▶ Tasks to carry out
1: In the article on governance conflict in family businesses, what level of approval did the brothers' father require for major decisions?
2: Write a continuation of the article on governance conflict in family businesses, starting after its final sentence.

▶ Document extract
When Your Family Business Has a Conflict Over Governance

Summary: Conflict is often resolvable if you know where it’s coming from and why it exists. But too often, in family businesses, the senior generation inadvertently sets the next generation up for structural conflict that arises not from behaviors or relationships, but from governance structures, including legal agreements and how ownership is distributed. But your family business doesn’t have to be doomed to living with baked-in structural conflict. Whether you’re a senior owner trying to set the next generation up for success or you’re inheriting a family business, you can uncover hidden structural conflicts to ensure a path to effective and productive decision-making with your fellow family member owners.

“Maybe we should just sell this thing,” Connor lamented to his brother Liam as they departed the spring owner meeting of their family’s heavy-equipment business. For the fifth quarterly meeting in a row, discussions with their siblings, Dan and Matt, about refreshing their independent board members had ended in a stalemate. “How can we ever resolve this impasse if we’re not speaking outside of the meeting?”

Four years earlier, the Shipp* brothers were very close. They were the third generation to work in the business, they enjoyed discussing big decisions, and they always came to agreement. When their father died unexpectedly, the family wasn’t worried about what would happen next: Their parents had gifted all shares of the business equally to each of their four children as part of their estate plan. And, since the brothers got along, their father reasoned that requiring 76% approval for major decisions wouldn’t ever be a problem for the brothers or the business, so he enshrined it in the company’s legal documents.

But that formal legal requirement—which essentially meant all four brothers would need to agree on any major decision—set a dangerous and often unattainable threshold, especially after a particularly acrimonious and poorly performing acquisition led to the brothers breaking off into warring factions. No one fully understood what a stabilizing force their father had been, especially his ability to bring individual dissenters toward consensus. In his absence, misunderstandings and accusations flew increasingly freely, and the brothers became unable to unanimously agree on any meaningful change for years. Their relationships worsened, while the business was quickly stagnating, losing market share, hemorrhaging customers, and experiencing significant profit declines.

The Shipp family’s experience is not that uncommon. Sometimes the best intentions of the senior generation inadvertently set their next generation up for what we call “structural conflict”: conflict that arises not from behaviors or relationships, but from governance structures, including legal agreements and how ownership is distributed.

▶ Supplied information

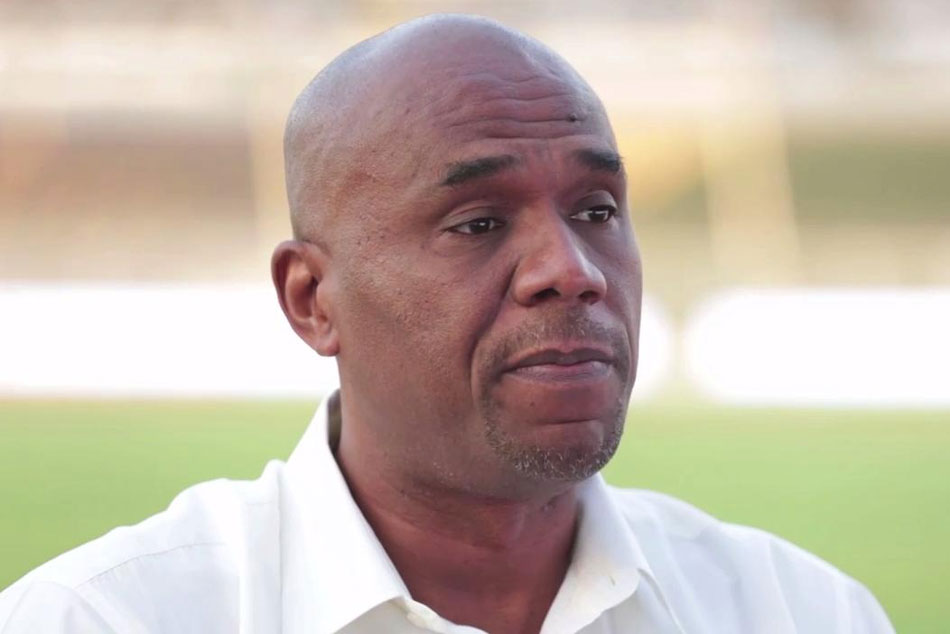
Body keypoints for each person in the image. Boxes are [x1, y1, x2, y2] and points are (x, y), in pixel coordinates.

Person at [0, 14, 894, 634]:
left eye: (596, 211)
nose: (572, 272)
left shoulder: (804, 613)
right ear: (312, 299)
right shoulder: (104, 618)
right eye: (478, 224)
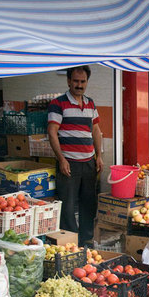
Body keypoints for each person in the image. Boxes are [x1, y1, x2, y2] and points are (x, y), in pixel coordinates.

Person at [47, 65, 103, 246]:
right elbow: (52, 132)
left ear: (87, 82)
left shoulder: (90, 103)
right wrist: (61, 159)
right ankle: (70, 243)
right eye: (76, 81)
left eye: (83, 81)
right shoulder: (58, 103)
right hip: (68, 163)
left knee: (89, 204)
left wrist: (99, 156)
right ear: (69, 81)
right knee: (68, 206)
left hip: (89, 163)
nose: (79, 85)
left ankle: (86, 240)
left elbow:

▶ Your responses
1: He required 76% approval for major decisions.

2:
But your family business doesn’t have to be doomed to living with baked-in structural conflict. Whether you’re the senior generation of owners trying to set the next generation up for success or you’re the next generation inheriting a family business, you can uncover hidden structural conflicts to ensure a path to effective and productive decision-making.

Sources of Structural Conflict

Oftentimes disagreements among family members are assumed to stem from one or more bad actors in the system—individuals who are distrustful, unduly obstinate, or hell bent on arguing.

While this is sometimes the case, far more often we find the disagreement derives from an underlying structural conflict, which can arise in several ways.

With the Shipp family, structural conflict reared its head due to issues of control. We saw a similar situation in a French confectionery we worked with. The two sisters who owned the business reached an agreement on what would happen if either wanted to end their partnership. They were guided by “one cuts, the other chooses”—a rule of thumb for dividing desserts, ensuring that the cutter will make sure both pieces are exactly the same size so the chooser doesn’t get the option for a bigger slice. This approach had worked for them as children, so they reasoned it would work in business as well.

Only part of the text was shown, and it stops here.